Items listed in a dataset
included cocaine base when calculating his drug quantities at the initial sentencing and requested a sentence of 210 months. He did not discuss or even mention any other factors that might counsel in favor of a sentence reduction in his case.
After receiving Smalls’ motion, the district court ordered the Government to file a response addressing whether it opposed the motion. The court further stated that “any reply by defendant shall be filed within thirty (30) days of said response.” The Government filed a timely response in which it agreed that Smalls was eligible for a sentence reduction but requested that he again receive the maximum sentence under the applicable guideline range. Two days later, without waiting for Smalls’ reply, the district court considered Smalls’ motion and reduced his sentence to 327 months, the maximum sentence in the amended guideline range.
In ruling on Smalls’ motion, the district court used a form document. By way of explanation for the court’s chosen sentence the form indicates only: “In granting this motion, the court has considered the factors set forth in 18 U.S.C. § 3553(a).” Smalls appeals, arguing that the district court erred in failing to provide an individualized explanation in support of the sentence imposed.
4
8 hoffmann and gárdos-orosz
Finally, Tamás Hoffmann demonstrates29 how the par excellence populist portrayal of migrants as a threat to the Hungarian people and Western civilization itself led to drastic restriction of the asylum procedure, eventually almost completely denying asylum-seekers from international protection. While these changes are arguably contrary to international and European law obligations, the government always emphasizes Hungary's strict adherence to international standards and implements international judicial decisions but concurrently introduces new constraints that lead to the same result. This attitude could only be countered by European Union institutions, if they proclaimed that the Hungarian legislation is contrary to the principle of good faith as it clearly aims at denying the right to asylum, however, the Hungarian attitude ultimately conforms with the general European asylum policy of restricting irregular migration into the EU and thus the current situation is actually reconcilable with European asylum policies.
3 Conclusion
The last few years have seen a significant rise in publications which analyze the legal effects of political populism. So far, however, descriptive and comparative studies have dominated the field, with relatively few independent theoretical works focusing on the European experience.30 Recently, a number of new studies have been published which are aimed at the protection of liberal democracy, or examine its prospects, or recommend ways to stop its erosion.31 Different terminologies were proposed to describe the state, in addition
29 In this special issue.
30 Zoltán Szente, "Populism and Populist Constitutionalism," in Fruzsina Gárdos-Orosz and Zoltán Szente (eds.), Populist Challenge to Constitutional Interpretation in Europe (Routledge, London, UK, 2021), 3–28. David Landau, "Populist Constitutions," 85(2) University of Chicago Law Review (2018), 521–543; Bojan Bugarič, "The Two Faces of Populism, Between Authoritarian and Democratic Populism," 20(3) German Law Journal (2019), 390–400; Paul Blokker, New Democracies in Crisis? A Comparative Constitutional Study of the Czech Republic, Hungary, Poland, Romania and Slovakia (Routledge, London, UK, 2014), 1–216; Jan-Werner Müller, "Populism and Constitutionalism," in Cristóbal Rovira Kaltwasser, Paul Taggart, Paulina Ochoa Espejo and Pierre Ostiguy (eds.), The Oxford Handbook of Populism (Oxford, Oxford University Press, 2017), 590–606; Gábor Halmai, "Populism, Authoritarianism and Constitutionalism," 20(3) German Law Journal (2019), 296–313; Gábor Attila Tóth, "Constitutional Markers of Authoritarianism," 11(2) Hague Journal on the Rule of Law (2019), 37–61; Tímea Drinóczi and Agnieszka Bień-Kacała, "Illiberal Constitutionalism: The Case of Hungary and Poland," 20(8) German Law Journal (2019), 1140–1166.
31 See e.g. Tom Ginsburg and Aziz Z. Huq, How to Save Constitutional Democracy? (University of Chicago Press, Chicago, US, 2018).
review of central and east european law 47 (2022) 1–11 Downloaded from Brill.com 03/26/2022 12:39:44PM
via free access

• **What to work on**:
In the entries above, find the line with "3 Conclusion" and the line with "29 In this special issue.", then restate word for word both of them and every line between, with nothing more.

• **Answer below**:
3 Conclusion
The last few years have seen a significant rise in publications which analyze the legal effects of political populism. So far, however, descriptive and comparative studies have dominated the field, with relatively few independent theoretical works focusing on the European experience.30 Recently, a number of new studies have been published which are aimed at the protection of liberal democracy, or examine its prospects, or recommend ways to stop its erosion.31 Different terminologies were proposed to describe the state, in addition
29 In this special issue.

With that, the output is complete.